L’epidemiologa che studia i flussi del coronavirus: “L’Africa è a rischio se non ferma i voli”

Vittoria Colizza: «Analizzo il rapporto tra viaggi aerei e contagi. Egitto e Algeria i più esposti»
Una addetta disinfetta la cabina di un volo Ethiopian Airlines
Una addetta disinfetta la cabina di un volo Ethiopian Airlines

PARIGI. Finora tutte le valutazioni dei rischi della diffusione del coronavirus a livello internazionale si sono basate sul fatto che la Cina fosse l’unico epicentro. Ma se l’epidemia si trasferisse altrove? In Africa, ad esempio, molto più vicina all’Europa e in certi Paesi davvero poco preparati a fronteggiarla. Non stiamo parlando di fantascienza, perché la Cina è il primo partner commerciale di quel continente. A monitorare la situazione è a Parigi un gruppo di ricercatori dell’Inserm, l’Istituto francese di sanità e ricerca medica. Ma sono quasi tutti italiani, guidati da Vittoria Colizza, romana, 41 anni, fisica di formazione, specialista di epidemiologia (con un passato anche all’Isi di Torino). Lei da cinque settimane dorme quattro ore a notte, per elaborare con i suoi collaboratori modelli matematici sulla diffusione del nuovo virus.

Avete pubblicato uno studio su The Lancet che riguarda proprio l’Africa. Qual è la situazione?
«Ci sono tre Paesi più esposti degli altri: Egitto, Algeria e Sudafrica. E l’unico caso di coronavirus riscontrato finora nel continente, dopo la pubblicazione dello studio, è stato proprio in Egitto».

Come avete individuato quei tre Paesi?
«Ci siamo basati soprattutto sui flussi aerei da ogni provincia cinese verso i singoli Stati africani, esclusa Hubei, quella di Wuhan, dalla quale i voli sono bloccati. Va detto che, fortunatamente, proprio i tre Stati sono, nel contesto del continente, tra quelli che meglio possono arginare il contagio».

Questo come lo valutate?
«Consideriamo due indicatori: la capacità funzionale a livello sanitario, che valutiamo in particolare con i dati forniti dall’Oms. E poi una vulnerabilità, che non è collegata direttamente alla sanità, ma a fattori più generali, come la stabilità economica e politica o la demografia».

Quale la situazione altrove in Africa?
«A parte i tre Paesi citati, ce ne sono altri sette, che sono meno esposti, ma dove, appunto, la capacità funzionale e la vulnerabilità sono molto più carenti. Si tratta di Nigeria, Etiopia, Sudan, Angola, Tanzania, Ghana e Kenya.

A chi servono i dati che voi fornite?
«Alle organizzazioni internazionali e ai singoli Paesi per attivare le politiche più idonee. Quando abbiamo pubblicato lo studio, lo scorso 9 febbraio, in tutta l’Africa c’erano appena due laboratori diagnostici capaci di fare il test del coronavirus. Ora siamo già a 40».

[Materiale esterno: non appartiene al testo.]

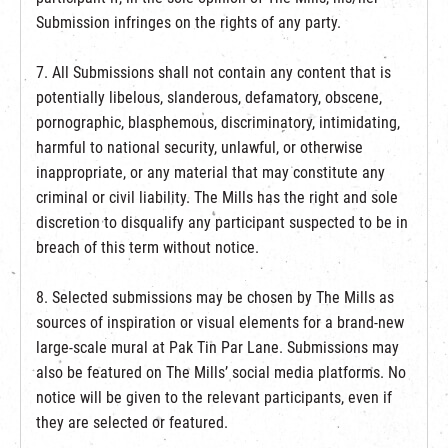
Submission infringes on the rights of any party.
7. All Submissions shall not contain any content that is
potentially libelous, slanderous, defamatory, obscene,
pornographic, blasphemous, discriminatory, intimidating,
harmful to national security, unlawful, or otherwise
inappropriate, or any material that may constitute any
criminal or civil liability. The Mills has the right and sole
discretion to disqualify any participant suspected to be in
breach of this term without notice.
8. Selected submissions may be chosen by The Mills as
sources of inspiration or visual elements for a brand-new
large-scale mural at Pak Tin Par Lane. Submissions may
also be featured on The Mills’ social media platforms. No
notice will be given to the relevant participants, even if
they are selected or featured.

Voi avete fotografato una situazione, che poi è in divenire. Come può cambiare?
«Nello studio indichiamo, ad esempio, che il Guangdong ha relazioni intense con una serie di Paesi: Camerun, Repubblica democratica del Congo, Madagascar, Mozambico, Rwanda, Senegal e Tunisia. Se l’incidenza del virus aumenta nel Guangdong, questi Stati rischieranno di più».

Quale relazione tra i voli aerei con la Cina e la possibilità di contagio in Africa?
«È forte, ovviamente. La metà è assicurata da Ethiopian Airlines, che non ha cessato i voli. Però va detto che se si fermano al 100% si blocca davvero la possibilità d’importare il virus. Se, invece, si riducono, anche del 90%, la possibilità di un contagio è solo ritardata».

Perché siete quasi tutti italiani nel laboratorio che lei dirige?
«Perché abbiamo bisogno di specialisti di fisica, matematica e informatica. E in questi settori gli italiani sono bravissimi».